Billy Huang | The Poly Post

First-Generation Student Panel shares perspectives on navigating college

By Marvin Villanueva and Billy Huang, March 14, 2023

Cal Poly Pomona’s Reading, Advising & Mentoring Program hosted a first-generation student panel to discuss strategies on how to better navigate campus life.   

Held March 7 in Building 98C, the panel allowed first-generation student speakers to share their experiences with new first-gen students as a way to make connections with people who were in their shoes a few years prior.  

“The goal is really to show them that this is where you might be in a few years,” said RAMP advisor, Denise Aranda-Cedillos. “This is what resources you can connect with; this is how you can kind of navigate the struggles of being a first-gen student.”  

Upper-division students spoke on numerous first-gen student issues such as time management, homesickness and finding a safe spot on campus where they felt like they belonged in CPP for the first time. 

Bella Acuna, a third-year transfer student from Alaska, recalled worrying about moving thousands of miles away from home while trying to transition into a much larger city. 

“When I first moved here I was really worried about how I would fit in to the city in general, meeting three new roommates when I have no idea who they were,” said Acuna. “I always thought that in order to set up my future the right way I need my college degree, because having a degree just sets you up so much more ahead than those who don’t. As a first-gen, I wanted to have the opportunities that my parents didn’t have, so I just wanted to take advantage of this.”  

Instead of following her parents, Acuna had to decide on whether staying home was really the best option. Acuna said during the panel that attending CPP made the process of fitting in a lot easier as CPP has a large population of Latin American students.  

On the other hand, Daniella De La Torre, a psychology student, had trouble managing the newfound freedom that being a college student allows, and combatted the issue by seeking out academic clubs in order to feel more productive during the day. 

Billy Huang | The Poly Post

Torre as well as Hector Garcia, a construction engineering and management student, both agreed that clubs are the best way for students to find great resources such as RAMP that they can rely on and feel a sense of belonging at CPP.  

“I’ve mentored some of the residents, it just feels really nice being able to help out others just like I was helped,” said Torre. “Just makes you feel a lot more connected knowing that someone is going through something similar to you.” 
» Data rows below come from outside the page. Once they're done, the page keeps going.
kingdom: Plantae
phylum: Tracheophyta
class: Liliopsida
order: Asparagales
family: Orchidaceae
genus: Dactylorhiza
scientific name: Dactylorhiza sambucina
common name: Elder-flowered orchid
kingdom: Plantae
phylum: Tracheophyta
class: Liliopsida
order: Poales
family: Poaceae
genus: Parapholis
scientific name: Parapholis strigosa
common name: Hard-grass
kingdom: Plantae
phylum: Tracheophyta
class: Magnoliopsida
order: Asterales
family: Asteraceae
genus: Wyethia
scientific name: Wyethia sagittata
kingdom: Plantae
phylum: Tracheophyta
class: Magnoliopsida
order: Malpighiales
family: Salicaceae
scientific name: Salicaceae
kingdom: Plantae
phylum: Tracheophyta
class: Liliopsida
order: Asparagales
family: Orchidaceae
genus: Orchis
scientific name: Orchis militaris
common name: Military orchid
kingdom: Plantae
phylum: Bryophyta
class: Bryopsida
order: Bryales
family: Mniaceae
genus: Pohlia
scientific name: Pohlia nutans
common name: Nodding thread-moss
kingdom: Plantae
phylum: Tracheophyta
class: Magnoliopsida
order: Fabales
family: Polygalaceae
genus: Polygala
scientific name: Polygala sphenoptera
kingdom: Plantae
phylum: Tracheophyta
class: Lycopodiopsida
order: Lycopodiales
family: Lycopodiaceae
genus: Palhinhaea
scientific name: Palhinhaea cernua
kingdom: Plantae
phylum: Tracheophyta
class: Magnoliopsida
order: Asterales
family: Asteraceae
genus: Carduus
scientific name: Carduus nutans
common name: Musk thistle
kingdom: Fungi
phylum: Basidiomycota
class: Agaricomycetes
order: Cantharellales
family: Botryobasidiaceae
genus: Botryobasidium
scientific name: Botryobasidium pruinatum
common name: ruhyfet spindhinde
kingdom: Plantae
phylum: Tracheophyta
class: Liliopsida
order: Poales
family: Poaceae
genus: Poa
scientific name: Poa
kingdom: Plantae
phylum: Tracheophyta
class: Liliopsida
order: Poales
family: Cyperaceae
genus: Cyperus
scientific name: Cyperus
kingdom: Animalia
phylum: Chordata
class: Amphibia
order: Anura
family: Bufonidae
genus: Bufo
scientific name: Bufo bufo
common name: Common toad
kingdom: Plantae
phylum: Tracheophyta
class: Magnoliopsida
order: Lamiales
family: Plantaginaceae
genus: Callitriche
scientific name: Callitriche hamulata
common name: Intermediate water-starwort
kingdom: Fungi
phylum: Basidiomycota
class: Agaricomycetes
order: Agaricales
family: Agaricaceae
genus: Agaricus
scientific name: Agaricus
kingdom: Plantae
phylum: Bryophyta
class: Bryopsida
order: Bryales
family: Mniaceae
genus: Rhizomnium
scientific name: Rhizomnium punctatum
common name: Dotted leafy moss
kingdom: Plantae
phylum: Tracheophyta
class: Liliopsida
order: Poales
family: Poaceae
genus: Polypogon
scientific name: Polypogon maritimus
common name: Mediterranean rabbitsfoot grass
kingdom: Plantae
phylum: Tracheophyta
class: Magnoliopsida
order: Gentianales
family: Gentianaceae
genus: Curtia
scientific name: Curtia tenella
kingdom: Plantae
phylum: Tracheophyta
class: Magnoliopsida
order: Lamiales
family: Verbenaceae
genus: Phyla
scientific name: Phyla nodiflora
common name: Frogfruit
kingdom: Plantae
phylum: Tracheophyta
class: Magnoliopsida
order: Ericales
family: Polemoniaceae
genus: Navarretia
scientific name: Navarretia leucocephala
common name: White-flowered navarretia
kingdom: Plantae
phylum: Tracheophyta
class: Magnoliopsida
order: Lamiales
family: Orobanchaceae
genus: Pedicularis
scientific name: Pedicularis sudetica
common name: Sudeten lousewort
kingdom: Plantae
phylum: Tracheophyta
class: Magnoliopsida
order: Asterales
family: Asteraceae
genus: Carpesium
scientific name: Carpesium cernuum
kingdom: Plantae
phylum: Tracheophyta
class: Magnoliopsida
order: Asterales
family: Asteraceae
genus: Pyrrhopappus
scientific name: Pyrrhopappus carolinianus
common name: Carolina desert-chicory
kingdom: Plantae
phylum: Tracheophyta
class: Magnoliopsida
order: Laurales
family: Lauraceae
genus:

 Garcia also describes feeling a sense of belonging when other people shared similar struggles, and how it’s important for students to find resources and programs that aim to help them at CPP.  

“I took advantage of the little club fairs when I was a first-year transfer student,” said Garcia. “One of the first programs I was in was PolyTransfer, and it helped me transition from community college to Cal Poly Pomona.” 

Aerospace engineering student Marcelino Atilano said as a first-year RAMP mentee, he attended the panel to hear practical advice on how to manage his college experience.  

“I want to learn more about these people that’s been here before me and their experience,” Atilano said. “(RAMP) is a nice place I can go the people are nice, and they are actually helping my skill sets to be better than what I’m doing so far.” 

According to RAMP’s mission statement on the CPP website, their goal is to increase the retention and graduation rates of low-income, first-generation students and students with disabilities at CPP.  

As a TRIO Student Support Service, RAMP assists students within these demographics with various services such as peer mentoring, advising and graduate entrance exam preparations. By providing academic and personal support to participants, students are able to persist at CPP and graduate in a timely manner.  

 “Our program is there to help students specifically in their first years at Cal Poly” said RAMP peer mentor Casie Lundquist Emery. “We basically are here for you and whatever you need from us. And if we can’t provide it, we’ll direct you to resources that will help you.”  

Additional information about RAMP can be found on their webpage on CPP’s website.